Unicode provides properties that identify to which script characters belong. Characters can be matched based on their script property using \p{Script=...}.

I don't know much about the languages you mentioned, but I think you want

  • \p{Script=Han} aka \p{Han} for Chinese.
  • \p{Script=Hangul} aka \p{Hangul} for Korean.
  • \p{Script=Cyrillic} aka \p{Cyrl} for Cyrillic.
  • \p{Script=Thai} aka \p{Thai} for Thai.

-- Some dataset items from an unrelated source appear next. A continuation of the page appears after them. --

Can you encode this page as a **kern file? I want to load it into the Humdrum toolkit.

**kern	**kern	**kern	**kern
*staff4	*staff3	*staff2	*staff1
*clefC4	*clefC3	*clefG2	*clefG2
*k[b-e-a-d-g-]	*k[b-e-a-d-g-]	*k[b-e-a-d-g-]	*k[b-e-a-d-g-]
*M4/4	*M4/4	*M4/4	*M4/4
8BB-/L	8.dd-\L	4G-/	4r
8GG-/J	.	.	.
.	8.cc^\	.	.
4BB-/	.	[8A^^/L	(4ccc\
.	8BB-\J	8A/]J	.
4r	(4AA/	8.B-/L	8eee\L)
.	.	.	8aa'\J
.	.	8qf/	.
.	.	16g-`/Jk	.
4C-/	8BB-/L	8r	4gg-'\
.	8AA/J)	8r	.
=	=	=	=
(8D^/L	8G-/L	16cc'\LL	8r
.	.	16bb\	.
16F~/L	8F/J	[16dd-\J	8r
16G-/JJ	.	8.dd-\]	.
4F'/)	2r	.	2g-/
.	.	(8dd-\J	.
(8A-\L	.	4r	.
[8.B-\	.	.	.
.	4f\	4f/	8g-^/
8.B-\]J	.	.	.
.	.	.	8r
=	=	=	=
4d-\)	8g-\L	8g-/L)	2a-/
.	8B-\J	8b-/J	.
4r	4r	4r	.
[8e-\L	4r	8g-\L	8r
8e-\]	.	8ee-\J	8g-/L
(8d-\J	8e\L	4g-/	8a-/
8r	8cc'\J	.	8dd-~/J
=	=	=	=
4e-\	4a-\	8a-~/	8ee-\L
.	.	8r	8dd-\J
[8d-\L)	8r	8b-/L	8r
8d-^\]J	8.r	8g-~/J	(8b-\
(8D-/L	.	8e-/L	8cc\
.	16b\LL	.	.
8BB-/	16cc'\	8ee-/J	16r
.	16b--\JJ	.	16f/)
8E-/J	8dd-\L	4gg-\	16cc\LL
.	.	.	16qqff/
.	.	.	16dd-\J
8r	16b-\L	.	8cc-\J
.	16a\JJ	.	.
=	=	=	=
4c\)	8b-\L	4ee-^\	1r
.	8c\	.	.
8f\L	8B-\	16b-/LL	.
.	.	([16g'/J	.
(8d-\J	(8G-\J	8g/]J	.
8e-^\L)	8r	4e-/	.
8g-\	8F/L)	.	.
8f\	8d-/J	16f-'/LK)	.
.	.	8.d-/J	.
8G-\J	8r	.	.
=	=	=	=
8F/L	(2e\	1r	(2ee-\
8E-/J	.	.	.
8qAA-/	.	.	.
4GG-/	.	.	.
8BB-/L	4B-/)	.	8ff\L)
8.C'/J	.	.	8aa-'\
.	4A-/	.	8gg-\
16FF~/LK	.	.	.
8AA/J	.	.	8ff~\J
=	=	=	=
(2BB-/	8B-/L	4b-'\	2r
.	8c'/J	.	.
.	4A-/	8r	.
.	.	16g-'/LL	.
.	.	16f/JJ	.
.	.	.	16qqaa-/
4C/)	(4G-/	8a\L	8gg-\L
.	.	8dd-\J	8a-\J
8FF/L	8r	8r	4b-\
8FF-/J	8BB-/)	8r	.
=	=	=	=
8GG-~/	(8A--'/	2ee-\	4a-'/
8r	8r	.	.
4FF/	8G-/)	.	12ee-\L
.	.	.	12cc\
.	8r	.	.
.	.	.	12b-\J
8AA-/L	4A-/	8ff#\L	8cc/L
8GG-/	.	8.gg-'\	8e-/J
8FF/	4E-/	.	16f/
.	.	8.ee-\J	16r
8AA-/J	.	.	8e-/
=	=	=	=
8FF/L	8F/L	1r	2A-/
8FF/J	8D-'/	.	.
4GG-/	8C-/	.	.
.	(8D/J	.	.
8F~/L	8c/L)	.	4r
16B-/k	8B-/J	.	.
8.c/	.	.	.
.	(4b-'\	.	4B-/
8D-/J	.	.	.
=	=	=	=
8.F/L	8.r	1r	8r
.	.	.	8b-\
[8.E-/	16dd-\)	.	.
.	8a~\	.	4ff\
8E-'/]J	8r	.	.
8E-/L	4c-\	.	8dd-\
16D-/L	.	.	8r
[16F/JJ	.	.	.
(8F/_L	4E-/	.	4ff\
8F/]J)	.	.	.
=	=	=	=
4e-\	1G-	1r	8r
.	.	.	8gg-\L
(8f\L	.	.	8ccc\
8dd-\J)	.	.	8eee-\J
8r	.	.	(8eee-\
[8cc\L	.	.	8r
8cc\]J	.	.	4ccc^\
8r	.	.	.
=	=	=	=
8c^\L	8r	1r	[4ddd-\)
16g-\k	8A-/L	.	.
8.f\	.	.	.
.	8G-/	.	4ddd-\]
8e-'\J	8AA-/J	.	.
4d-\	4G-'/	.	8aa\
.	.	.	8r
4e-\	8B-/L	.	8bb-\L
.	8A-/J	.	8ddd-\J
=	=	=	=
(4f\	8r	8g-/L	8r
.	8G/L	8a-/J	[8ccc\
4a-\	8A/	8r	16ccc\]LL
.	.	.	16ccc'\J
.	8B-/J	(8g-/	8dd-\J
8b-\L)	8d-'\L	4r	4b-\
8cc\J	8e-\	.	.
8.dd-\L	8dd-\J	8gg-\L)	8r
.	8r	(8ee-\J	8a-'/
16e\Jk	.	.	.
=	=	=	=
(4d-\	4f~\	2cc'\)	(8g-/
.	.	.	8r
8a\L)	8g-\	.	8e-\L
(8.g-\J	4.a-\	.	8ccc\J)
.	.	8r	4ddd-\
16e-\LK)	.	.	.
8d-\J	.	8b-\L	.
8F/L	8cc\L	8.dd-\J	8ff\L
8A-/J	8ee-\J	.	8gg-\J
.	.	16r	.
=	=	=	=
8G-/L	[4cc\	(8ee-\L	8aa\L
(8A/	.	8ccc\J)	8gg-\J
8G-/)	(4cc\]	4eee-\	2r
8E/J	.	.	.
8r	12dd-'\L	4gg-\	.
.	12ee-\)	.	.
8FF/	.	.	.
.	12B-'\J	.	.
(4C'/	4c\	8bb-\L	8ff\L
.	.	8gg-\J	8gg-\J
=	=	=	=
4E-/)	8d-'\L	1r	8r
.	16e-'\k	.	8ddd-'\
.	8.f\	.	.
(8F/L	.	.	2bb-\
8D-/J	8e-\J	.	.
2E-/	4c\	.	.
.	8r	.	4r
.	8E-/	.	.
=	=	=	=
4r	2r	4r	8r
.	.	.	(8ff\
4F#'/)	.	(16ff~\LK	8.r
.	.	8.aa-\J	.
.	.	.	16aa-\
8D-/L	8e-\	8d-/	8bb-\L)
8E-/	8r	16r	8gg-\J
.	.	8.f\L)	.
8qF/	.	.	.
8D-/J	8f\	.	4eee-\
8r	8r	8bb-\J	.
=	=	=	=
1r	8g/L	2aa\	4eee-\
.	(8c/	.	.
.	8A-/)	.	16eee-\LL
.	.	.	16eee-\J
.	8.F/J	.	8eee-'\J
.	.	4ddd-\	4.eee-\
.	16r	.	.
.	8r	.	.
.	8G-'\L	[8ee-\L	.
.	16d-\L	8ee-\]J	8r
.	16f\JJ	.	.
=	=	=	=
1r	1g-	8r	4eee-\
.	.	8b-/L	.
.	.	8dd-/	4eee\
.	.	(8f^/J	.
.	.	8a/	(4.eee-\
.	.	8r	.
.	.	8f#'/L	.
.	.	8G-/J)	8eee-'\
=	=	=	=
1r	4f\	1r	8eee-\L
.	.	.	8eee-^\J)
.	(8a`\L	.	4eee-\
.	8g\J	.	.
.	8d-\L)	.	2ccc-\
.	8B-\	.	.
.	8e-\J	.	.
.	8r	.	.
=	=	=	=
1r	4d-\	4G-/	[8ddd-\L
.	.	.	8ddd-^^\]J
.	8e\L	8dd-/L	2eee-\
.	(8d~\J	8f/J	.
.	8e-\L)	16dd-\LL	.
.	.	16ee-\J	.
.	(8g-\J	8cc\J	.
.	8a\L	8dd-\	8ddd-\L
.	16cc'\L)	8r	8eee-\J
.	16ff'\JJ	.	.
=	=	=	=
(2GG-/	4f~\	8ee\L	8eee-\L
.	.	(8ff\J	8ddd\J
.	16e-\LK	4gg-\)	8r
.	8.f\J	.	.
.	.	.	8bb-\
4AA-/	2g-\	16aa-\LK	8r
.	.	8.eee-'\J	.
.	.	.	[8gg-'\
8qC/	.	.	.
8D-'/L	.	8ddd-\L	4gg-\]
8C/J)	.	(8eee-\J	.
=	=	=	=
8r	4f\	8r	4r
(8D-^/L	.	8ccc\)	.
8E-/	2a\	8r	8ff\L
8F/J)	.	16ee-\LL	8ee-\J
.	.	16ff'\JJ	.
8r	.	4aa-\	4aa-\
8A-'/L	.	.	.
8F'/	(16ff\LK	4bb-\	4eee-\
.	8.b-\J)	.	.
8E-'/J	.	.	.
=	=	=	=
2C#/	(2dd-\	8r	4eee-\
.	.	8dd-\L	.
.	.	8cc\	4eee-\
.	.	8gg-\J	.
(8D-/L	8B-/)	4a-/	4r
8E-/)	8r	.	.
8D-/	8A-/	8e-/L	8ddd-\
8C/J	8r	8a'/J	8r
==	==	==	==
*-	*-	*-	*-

You could take a look at perluniprops to find the one you are looking for, or you could use uniprops* to find which properties match a specific character.

$ uniprops D55C
U+D55C ‹한› \N{HANGUL SYLLABLE HAN}
    \w \pL \p{L_} \p{Lo}
    All Any Alnum Alpha Alphabetic Assigned InHangulSyllables L Lo
    Gr_Base Grapheme_Base Graph GrBase Hang Hangul Hangul_Syllables
    ID_Continue IDC ID_Start IDS Letter L_ Other_Letter Print Word
    XID_Continue XIDC XID_Start XIDS X_POSIX_Alnum X_POSIX_Alpha
    X_POSIX_Graph X_POSIX_Print X_POSIX_Word

To find out which characters are in a given property, you can use unichars*. (This is of limited usefulness since most CJK chars aren't named.)

$ unichars -au '\p{Han}'
 ⺀ U+2E80 CJK RADICAL REPEAT
 ⺁ U+2E81 CJK RADICAL CLIFF
 ⺂ U+2E82 CJK RADICAL SECOND ONE
 ⺃ U+2E83 CJK RADICAL SECOND TWO
 ⺄ U+2E84 CJK RADICAL SECOND THREE
...

$ unichars -au '\p{Hangul}'
 ᄀ U+01100 HANGUL CHOSEONG KIYEOK
 ᄁ U+01101 HANGUL CHOSEONG SSANGKIYEOK
 ᄂ U+01102 HANGUL CHOSEONG NIEUN
 ᄃ U+01103 HANGUL CHOSEONG TIKEUT
 ᄄ U+01104 HANGUL CHOSEONG SSANGTIKEUT
...

* — uniprops and unichars are available from the Unicode::Tussle distro.